In later years we would take a full day boat out of Newport Harbor, sometimes leaving early in the AM, and spend the entire day cruising fishing grounds around Catalina Island. In my High School days, it was going to Balboa during Spring break. There was the Fun Zone and parties to be found. In my later years, I had my own boats to explore the same waters and harbors. When I moved to Oregon I found the beaches to be much different than those in Southern California. The temperatures are cooler, but the sun is actually hotter. In other words, you can freeze and get a sunburn. The wind usually blows pretty strong, and the population of Oregon is less than that of SoCal. The result is that there are some very beautiful beaches in Oregon that are usually deserted, something you will not see in SoCal. My love for the Ocean hasn't left me, and in the years spent here, I have taken quite a few pictures of the Oregon Beaches.
The beaches in Oregon are spectacular for viewing, but definitely not the warm sunny beaches of SoCal. For the most part the shore line is very rugged. These first pictures are just general scenes from various beaches along the coast. The important fact to see in these pictures is the lack of people on the beaches (if you can see them, they are miniature in size). That is what always amazes me, is the fact that here is this beautiful beach with hardly anyone on it. One reason for the apparent lack of people on the beaches compared to SoCal is that there are only some 3+million people in all of Oregon. Compare that to the statistic I used when banner towing in SoCal: 1+ million people on the beaches any day when the temperature was 70 degrees or more.

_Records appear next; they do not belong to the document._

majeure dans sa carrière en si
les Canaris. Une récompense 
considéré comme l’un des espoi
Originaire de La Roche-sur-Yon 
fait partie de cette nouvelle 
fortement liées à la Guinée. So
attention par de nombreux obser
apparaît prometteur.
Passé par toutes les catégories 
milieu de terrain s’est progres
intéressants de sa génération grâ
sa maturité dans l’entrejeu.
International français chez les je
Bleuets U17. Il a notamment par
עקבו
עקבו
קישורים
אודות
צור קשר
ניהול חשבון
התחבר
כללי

The beaches do get a lot of tourists during the summer months, but other than that, picking a camp spot right on the beach is usually not a problem. This is a plus feature to be able to essentially "own" a nice beach front for a day or so. One of our favorite spots was Cape Lookout, on the scenic point around from Tillamook bay. Occasionally we stay at one of the resorts along the beach. Because of the forest growth right up to the seashore, it is not uncommon to see various wildlife. Oregon has many State owned airports some of which are right in town as they were in SoCal years ago.
Oregon has many rivers that run to the sea, and this means many bridges to span those rivers. One of the most impressive is the bridge crossing the Columbia River from Astoria to Washington. Astoria is a nice tourist town and features a class restaurant on a wharf that I like to frequent. The bridge is almost 4 miles in length. From the restaurant one can watch the large boats passing by. Each of the rivers terminate at some harbor town. Every one of these towns present an interesting assortment of marinas, sea food restaurants, and shops.
One of the spectacular sights along the shore are the giant sand dunes. This is like an enhanced Pismo Beach. Driving on the beach is also allowed in most places in Oregon.
With the rugged shoreline of Oregon, there were many shipwrecks early on. And thus it is that the Oregon shoreline is lined with Lighthouses. Most of these are open for viewing. There is usually a nice hike associated with getting to the sites.
A short drive across the Columbia puts one of the world's longest beaches. In fact, in Washington it is called exactly that. What criteria determines making that distinction is not spelled out, but Long Beach, WA is one very long beach.